_THE TASK_
Copy each of the following lines exactly, keeping every character and the original line order.

_DATA PROVIDED_
◇ ◇ ◇ ◇ ◇ ◇ ◇

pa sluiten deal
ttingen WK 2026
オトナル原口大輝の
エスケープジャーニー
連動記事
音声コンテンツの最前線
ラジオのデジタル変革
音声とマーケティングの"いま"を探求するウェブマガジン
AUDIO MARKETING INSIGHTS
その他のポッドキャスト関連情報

◇ ◇ ◇ ◇ ◇ ◇ ◇

_EXERCISE RESULT_
pa sluiten deal
ttingen WK 2026
オトナル原口大輝の
エスケープジャーニー
連動記事
音声コンテンツの最前線
ラジオのデジタル変革
音声とマーケティングの"いま"を探求するウェブマガジン
AUDIO MARKETING INSIGHTS
その他のポッドキャスト関連情報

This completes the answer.